For many years, our Thanksgiving meals did not include turkey. My vegetarian phase during the ‘80s and ‘90s inspired us to create imaginative and (usually) delicious “turkeys” crafted from tofu, seitan, or sometimes a hubbard squash!

In recent years I’ve purchased organic, pastured turkeys but because Maia still won’t touch it, I make sure to have lots of vegetables—at a minimum this means Brussels sprouts, green beans, and yams.

Yams and sweet potatoes are among my favorite vegetables. They provide plenty of sweet taste all on their own, but for a special dish on a holiday I make them even sweeter and richer. This recipe is my healthier adaptation of the traditional Pennsylvania Dutch Thanksgiving dish of candied sweet potatoes–a classic where I grew up in Lancaster.

Maple Yams Recipe

Ingredients

  • 6 medium sweet potatoes
  • pinch of sea salt
  • About ¼ cup of butter or your choice of fat (olive oil or coconut oil or whatever you enjoy)
  • About ¼ cup of maple syrup or maple sugar or to taste (the classic Amish recipe calls for ¾ a cup of brown sugar!)

Directions

Cut any bad spots out of the potatoes, and slice them into quarters.

Cook the yams by covering with water and simmering at a medium temperature.

Once cool enough to touch, remove the peels and slice the yams to your preferred size.

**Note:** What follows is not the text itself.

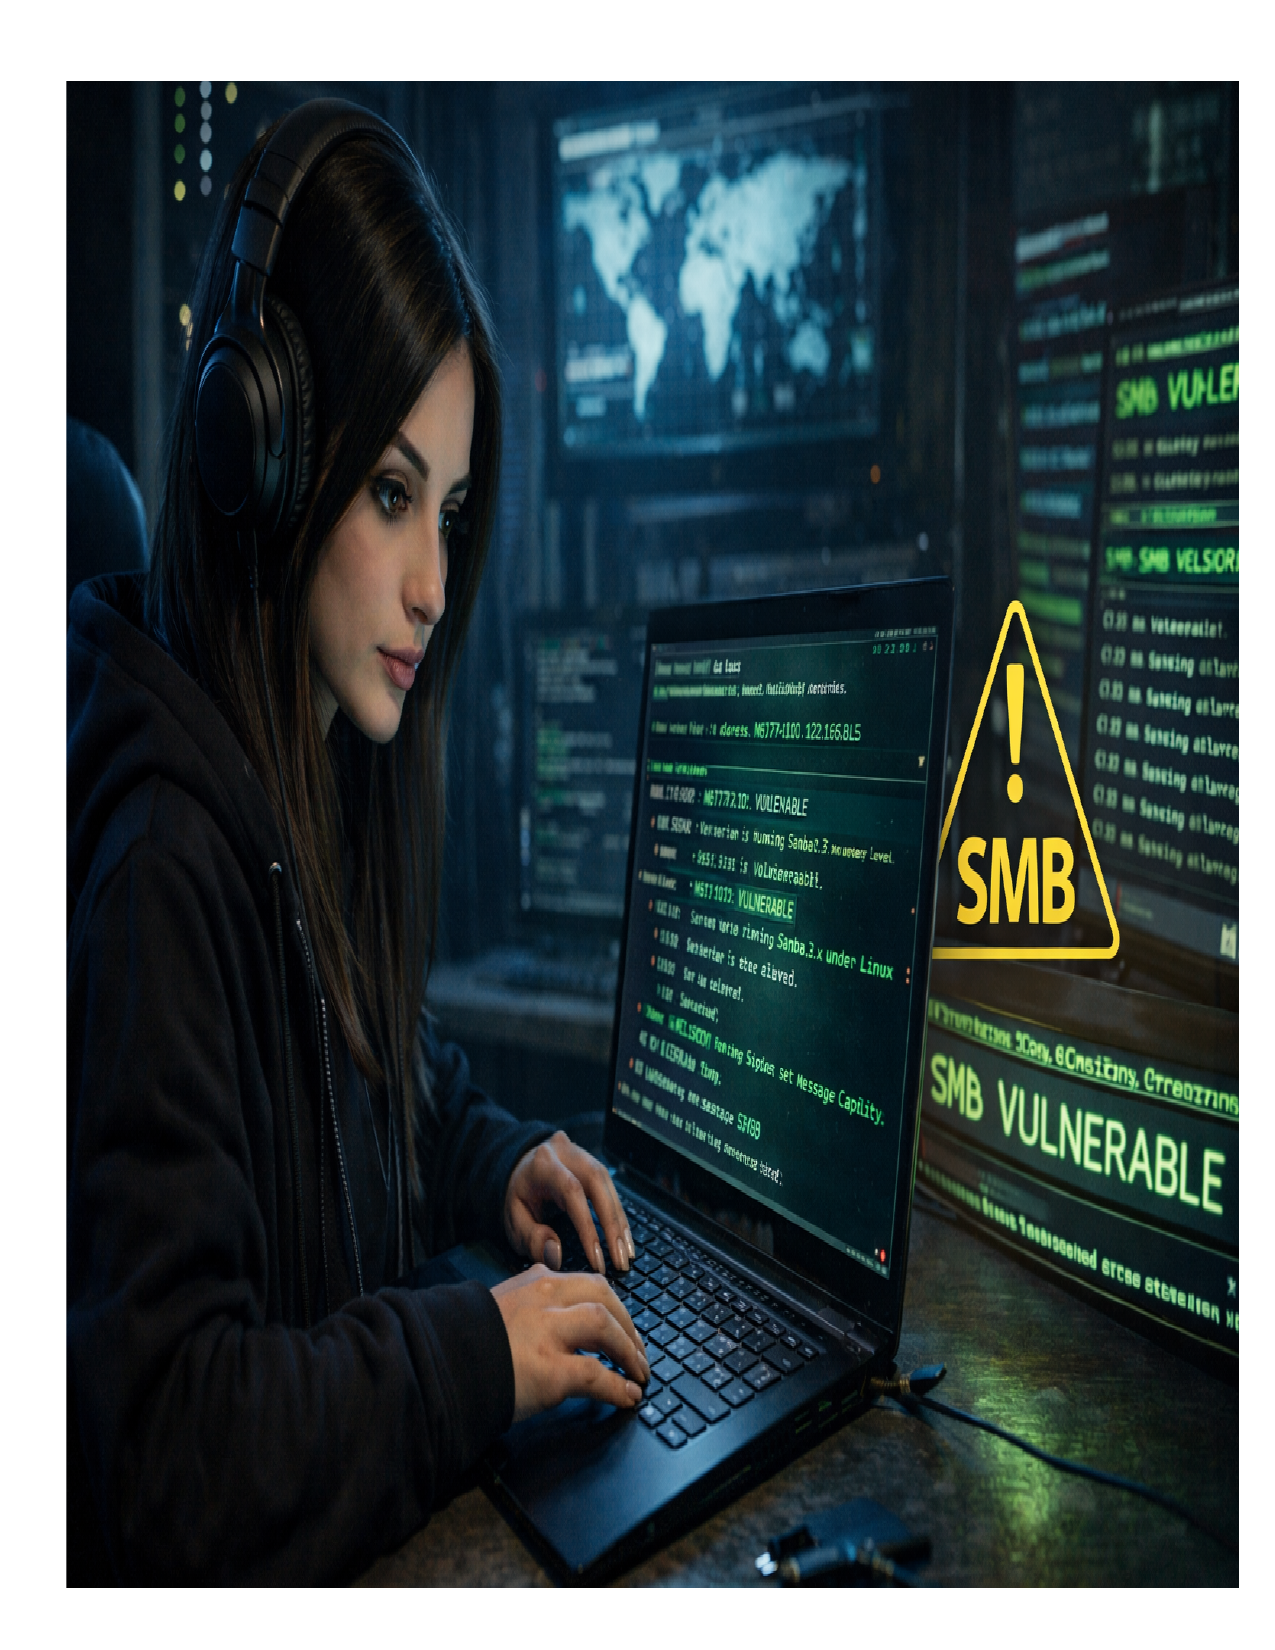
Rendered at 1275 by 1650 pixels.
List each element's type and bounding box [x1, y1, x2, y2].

picture [66, 81, 1239, 1588]
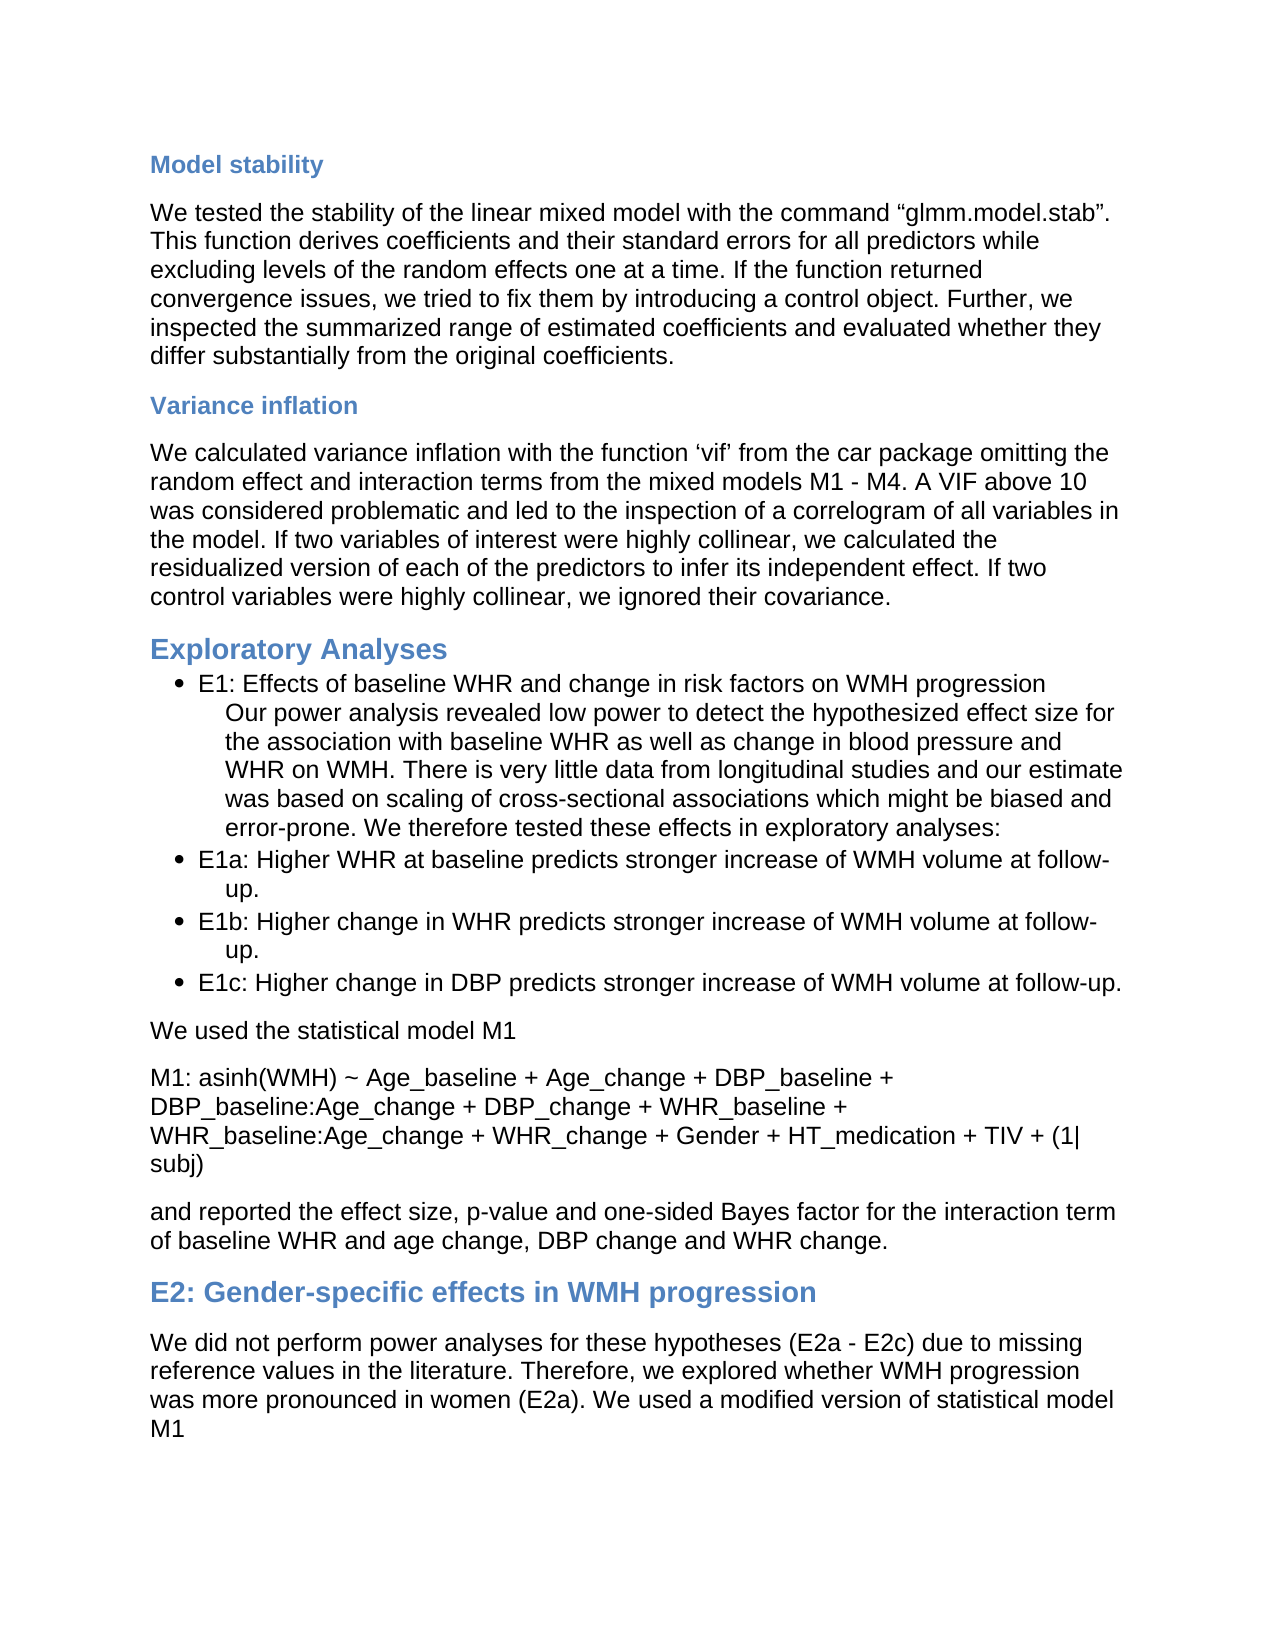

Heat the butter or oil in a skillet or frying pan. Add maple syrup and stir. Add ½ to cup of water and bring to a boil.

Lay yam slices in syrup and cook slowly, using a metal spatula to turn so both sides brown evenly.

To your health,

Suzanne, Certified Holistic Health Coach

0 Comments

    1. HI Marian,

      I don’t use a recipe. It depends on how many people we are having as to how much bread I use. I use Ezekiel Sprouted Bread and cut it up into bite size squares. I then sit it out overnight in a bowl to get stale. I saute lots of onions and celery in butter and add to stale bread. Salt and pepper and that’s it. Very easy. You can add what herbs you like.

  1. Suzanne– This sounds so good! When you say cut the potatoes in half lengthwise, do you make just the one cut ending up with 2 halves? Later in the recipe you say “slices” of potatoes and that makes me think there are more than 2 halves per potato. So would you clarify this? How many slices do you cut each potato into?
    Thanks!!

  2. Would you post the recipe for your gluten-free almond-meal pie crust, that you used on your blueberry tart? Thanks much!!